At a 2022 forum organized by BDO, Carty presented a financial picture that showed healthcare funds generating approximately 112 million guilders annually while expenditures stood at 147 million. This left a recurring annual deficit of roughly 35 million guilders, a gap that has since only grown wider. He emphasized that these figures did not even account for other liabilities such as pensions or wage losses, underscoring how deep the financial imbalance ran.
Carty also highlighted systemic challenges that had gone unaddressed for years. Compliance among local businesses was alarmingly low, with many failing to contribute or register properly. The demographic profile of insured persons had shifted significantly as well. In 2014, the average age of SZV patients was 38; by 2022, it had risen to 45. An aging population meant higher per-capita healthcare costs, particularly for those over 60, whose annual care expenses were more than three times higher than those under 60. By his estimation, SZV’s deficits at the time were already approaching 400 million guilders, and without major reform, the institution would be unable to pay its bills within six years.

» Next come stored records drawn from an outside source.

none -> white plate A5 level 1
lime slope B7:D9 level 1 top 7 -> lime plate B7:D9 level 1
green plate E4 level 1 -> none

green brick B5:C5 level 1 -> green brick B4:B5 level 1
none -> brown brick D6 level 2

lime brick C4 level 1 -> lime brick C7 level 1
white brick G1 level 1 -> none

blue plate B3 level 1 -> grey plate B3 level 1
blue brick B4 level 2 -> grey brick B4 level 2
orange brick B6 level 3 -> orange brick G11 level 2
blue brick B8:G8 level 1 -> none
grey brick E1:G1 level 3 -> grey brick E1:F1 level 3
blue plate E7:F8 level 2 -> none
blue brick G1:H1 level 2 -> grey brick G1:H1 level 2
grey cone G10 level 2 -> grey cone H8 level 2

He pointed out that unlike Curaçao, where the government is legally required to supplement healthcare deficits, Sint Maarten had provided no such support. Even during the COVID-19 crisis, SZV received no direct financial relief from either government or external partners. Carty warned that without a clear long-term vision, compounded by frequent political turnover, there was little chance of implementing the reforms needed to stabilize the system.
The Cft’s latest report reinforces many of these same issues. It notes that between 2010 and 2023, cumulative losses in the healthcare funds totaled around 500 million guilders. Annual shortfalls of 30 to 35 million continue to this day, temporarily offset only by surpluses in the old-age pension fund. However, those reserves are being depleted rapidly, with projections from the International Monetary Fund indicating they could run out by 2029.

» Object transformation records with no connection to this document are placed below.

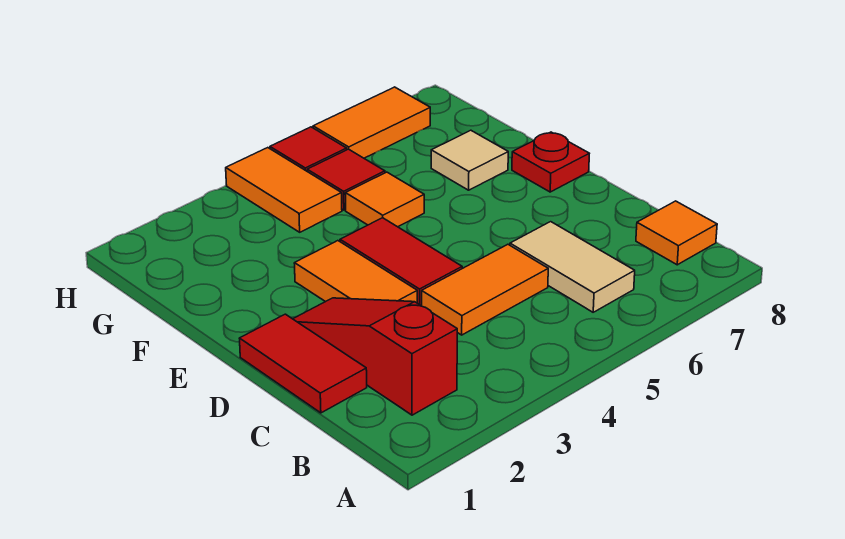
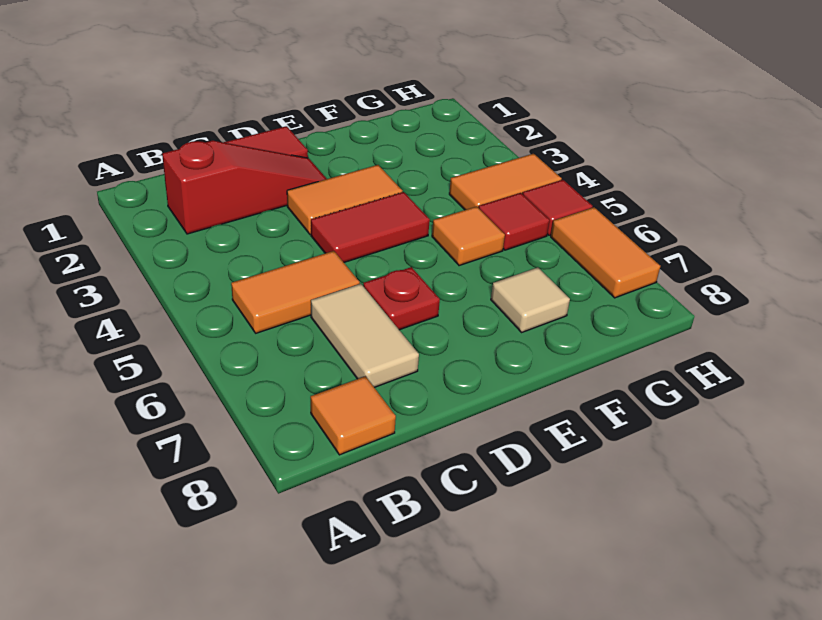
tan tile B6:C6 level 1 -> tan tile C6:C7 level 1
orange tile C4:C5 level 1 -> orange tile B5:C5 level 1
red plate E8 level 1 -> red plate D6 level 1

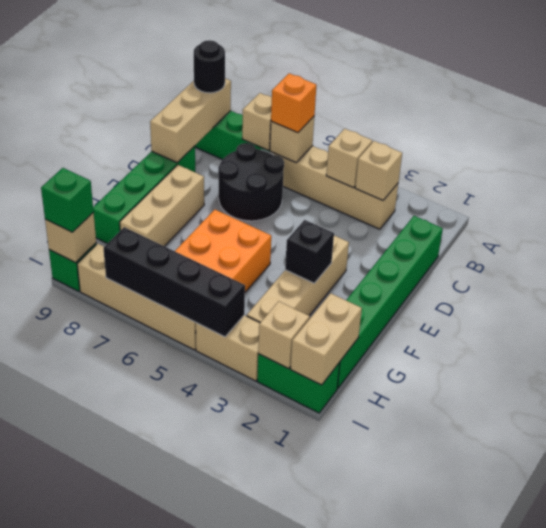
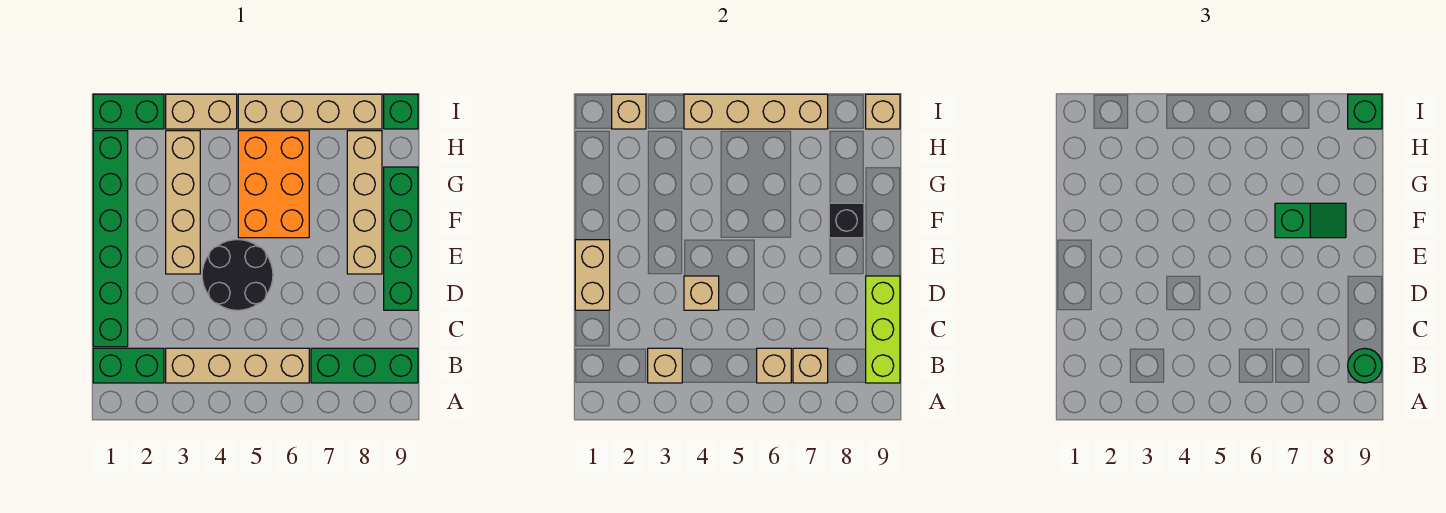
none -> green brick B1:B2 level 1
tan brick B4 level 2 -> tan brick D4 level 2
orange brick B6 level 3 -> none
tan brick B9:D9 level 2 -> lime brick B9:D9 level 2
black round brick B9 level 3 -> green round brick B9 level 3
black round brick C6:D7 level 1 -> black round brick D4:E5 level 1
tan brick E8:G8 level 1 -> tan brick E8:H8 level 1
black brick F3 level 2 -> black brick F8 level 2
none -> green slope F7:F8 level 3 top 7
tan brick H1:I1 level 2 -> tan brick D1:E1 level 2
black brick I4:I7 level 2 -> tan brick I4:I7 level 2

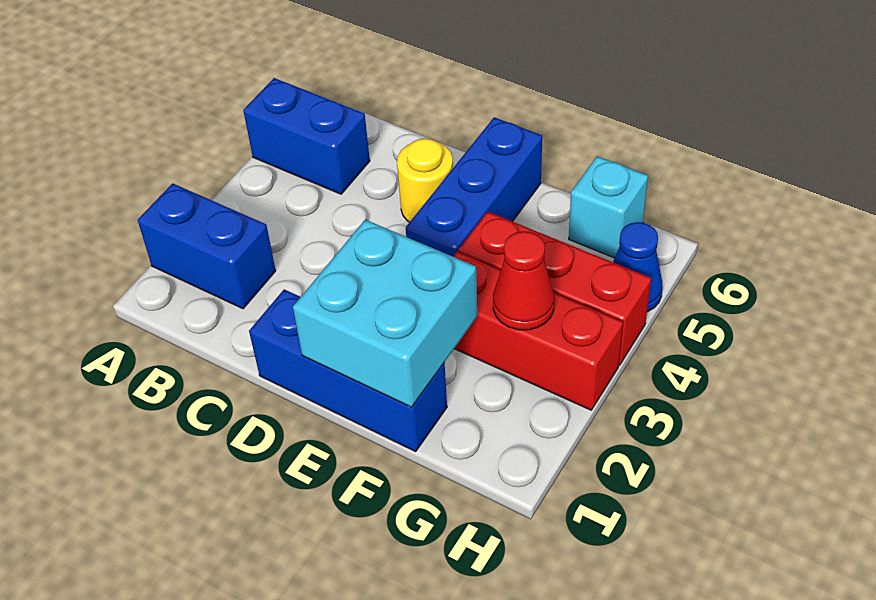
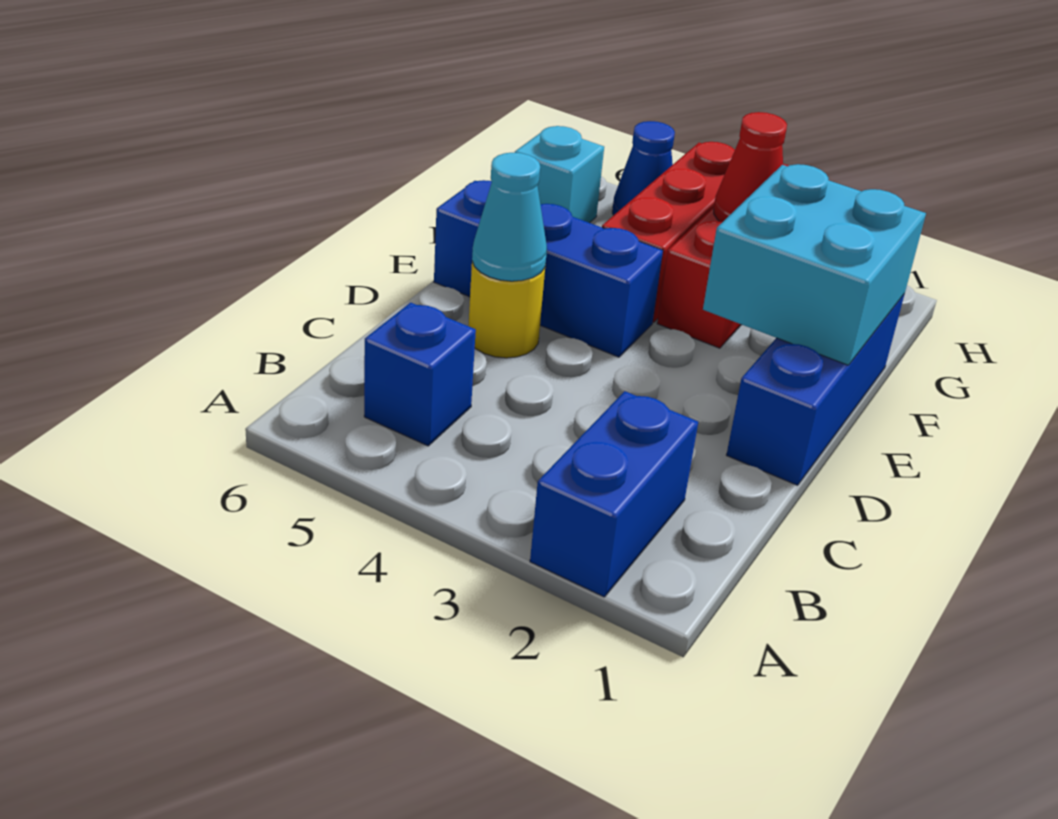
blue brick A5:B5 level 1 -> blue brick B5 level 1
none -> cyan cone D5 level 2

The Cft attributes the crisis primarily to a structural imbalance between income and expenditure. Healthcare costs consistently exceed contributions, and with the population aging, demand for services continues to rise. The supervisory body has repeatedly urged Sint Maarten to finalize and implement a general health insurance system to widen the revenue base and improve cost controls. That legislation has now been in development for more than a decade without being enacted.
In addition, the Cft stressed that reforms already identified must be urgently implemented. These include measures such as expanding the use of generic medicines, strengthening family medicine clinics to reduce costly referrals abroad, and introducing mechanisms such as co-payments to share costs more equitably. It also criticized persistent delays in the national budget process, noting that the 2025 budget was approved more than six months late, undermining fiscal governance at a time when decisive planning is essential.

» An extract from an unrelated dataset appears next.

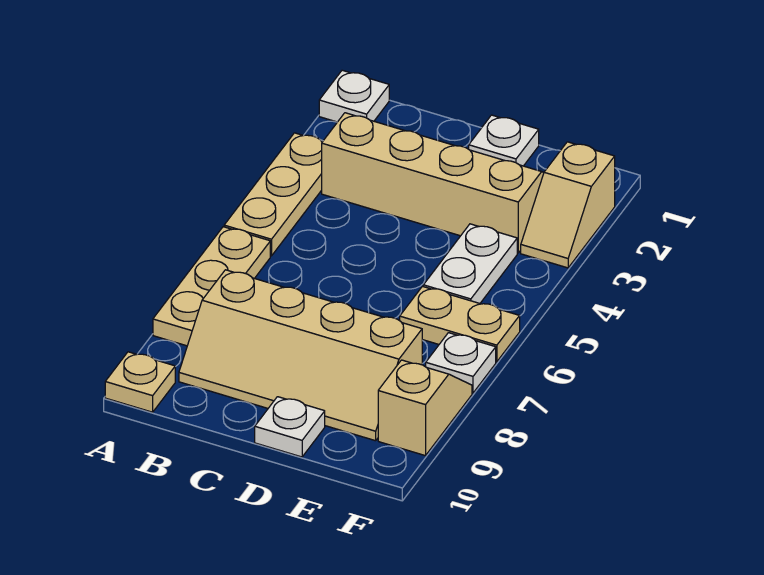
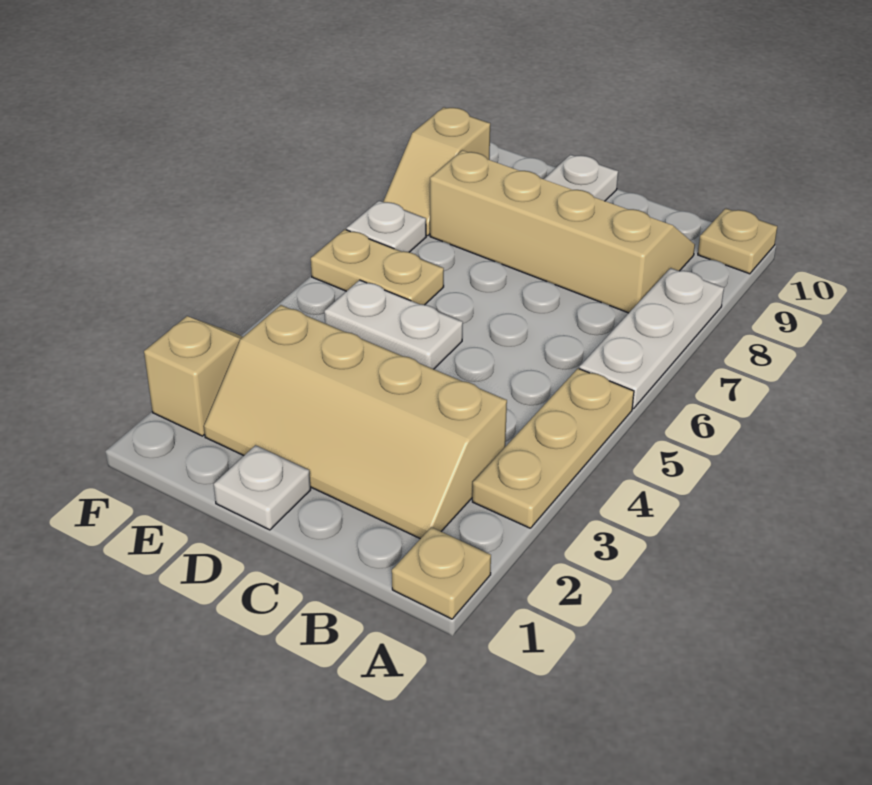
white plate A1 level 1 -> tan plate A1 level 1
tan plate A6:A8 level 1 -> white plate A6:A8 level 1
white plate E4:E5 level 1 -> white plate D5:E5 level 1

Both Carty’s 2022 warnings and the Cft’s 2025 conclusions re-enforces the reality that St. Maarten’s healthcare system is in crisis and requires immediate, coordinated reform. Without structural changes that address compliance, expenditure, and sustainable financing, the very foundation of the country’s social security and healthcare services risks collapse within the next decade or, as many predict, within the next five years.